In the 2011 election, the former rebel leader who came third in that presidential election, winning over 99 percent of his votes from his native Nimba, threw his weight behind Madam Sirleaf in the runoff election. It was her second and final term.
“She is the lesser of two evils,” he told the BBC in 2011. In that election, Weah went as running mate to UN Diplomat Winston Tubman on his party ticket.
In June 2017, prior to the elections that year, the popular Prince Johnson expressed interest in supporting former Vice President Joseph Boakai against George Weah. He said at the time that Mr. Boakai represents the majority of Liberia’s population.
“They fear that when I join Boakai and [there’s] nothing wrong with joining Boakai, that’s my oldman we will defeat those people who want to suppress this oldman,” Senator Johnson asserted.
Addressing a team of media practitioners Wednesday at his Duport Road residence in Paynesville, Senator Johnson noted that a Boakai presidency would put an end to the long rule of ‘minority rule’, thus providing the chance for native Liberians to have a feel of the presidency.
However, Senator Johnson made a sudden summersault in the runoff election, pledging his support to Weah though he had earlier said that making Weah President would plunge the country into chaos.
“I am calling on my supporters to join me in supporting George Manneh Weah for the presidency,” he said at the time.
Johnson has since been a key ally to Pres. Weah and Weah’s Coalition for Democratic Change has never put up a candidate against any candidate preferred by Sen. Johnson in legislative elections in Nimba.
From the records and analysis, any candidate that wins the support of Senator Johnson is likely to emerge as winner of that election.
The county is the second vote-rich county in the country. From the numbers, a win in Montserrado, Nimba and perhaps three out of the remaining 13 counties projects you for a comfortable lead in elections in Liberia.

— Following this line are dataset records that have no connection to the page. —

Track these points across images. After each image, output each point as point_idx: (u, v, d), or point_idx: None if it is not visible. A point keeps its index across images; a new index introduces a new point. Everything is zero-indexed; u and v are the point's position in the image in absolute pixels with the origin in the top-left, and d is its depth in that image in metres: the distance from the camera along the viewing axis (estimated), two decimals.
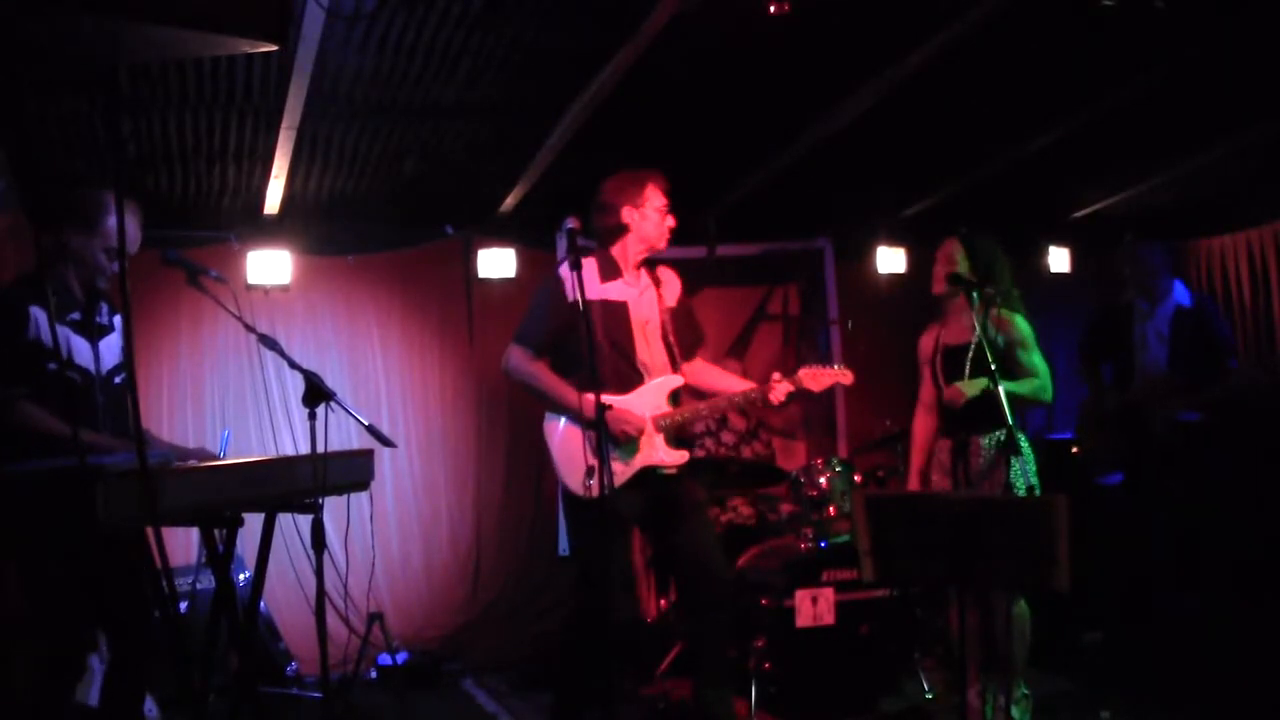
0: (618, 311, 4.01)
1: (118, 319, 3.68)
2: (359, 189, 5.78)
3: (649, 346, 4.05)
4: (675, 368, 4.10)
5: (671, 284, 4.21)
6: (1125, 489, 5.07)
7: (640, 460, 3.96)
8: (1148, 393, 4.95)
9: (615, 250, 4.07)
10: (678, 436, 4.08)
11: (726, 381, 4.23)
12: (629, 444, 3.93)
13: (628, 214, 4.02)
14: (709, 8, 3.97)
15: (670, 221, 4.08)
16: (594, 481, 3.84)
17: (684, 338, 4.15)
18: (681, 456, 4.04)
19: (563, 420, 4.00)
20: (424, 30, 4.03)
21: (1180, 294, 5.02)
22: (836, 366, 4.17)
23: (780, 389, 4.05)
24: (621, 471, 3.90)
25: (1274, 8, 4.21)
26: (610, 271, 4.05)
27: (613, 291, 4.02)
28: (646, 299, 4.11)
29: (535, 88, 4.68)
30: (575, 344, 3.92)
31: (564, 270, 4.02)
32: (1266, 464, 5.23)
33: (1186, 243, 7.19)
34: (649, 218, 4.04)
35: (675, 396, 4.08)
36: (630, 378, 3.99)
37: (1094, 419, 5.24)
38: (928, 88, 4.79)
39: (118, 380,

In the 2017 elections, through the influence of Sen. Johnson, President Weah for the first time won the Nimba County votes, accumulating 73,434 votes which represented 57.1 percent of total votes cast in the county.
In the first round of that election, Prince Johnson who contested the presidency accumulated 53.5% votes from Nimba County. This represented 107, 430 votes which catapulted him to come fourth place in the first round of the election.
Will PYJ Still Be Influential?
The sanction the ‘king of Nimba’ is indeed a big blow to his political career which has already began dwindling, judging from the defeat of his preferred candidate in the just-ended by-election. However, even if that was not the case, any presidential candidate who affiliates with Senator Johnson during elections is likely to face the wrath of the U.S. government – diplomatically. And this is something one may want to avoid at all cost.
Can He Be Shielded by Weah?
When Senator Johnson’s sanction was being disclosed by the U.S. Embassy in Monrovia, President Weah was addressing world leaders virtually attending the Summit on Democracy hosted by U.S. President Joe Biden.
In his speech, President Weah called for the strengthening of democracy and “protecting” the fight against of corruption.
“In this regard, my government commits to fighting corruption at the highest level; we will seek legislative approval to amend the Liberia Anti-Corruption Commission Act to grant that institution direct prosecutorial powers”, President Weah said as part of the Liberian Government’s continuing efforts in deepening the country democratic roots. He also announced the creation of a dedicated court for the “prosecution and conviction” of public officials and other individuals and institutions engaged in corrupt practices and financial offenses,” Pres. Weah said.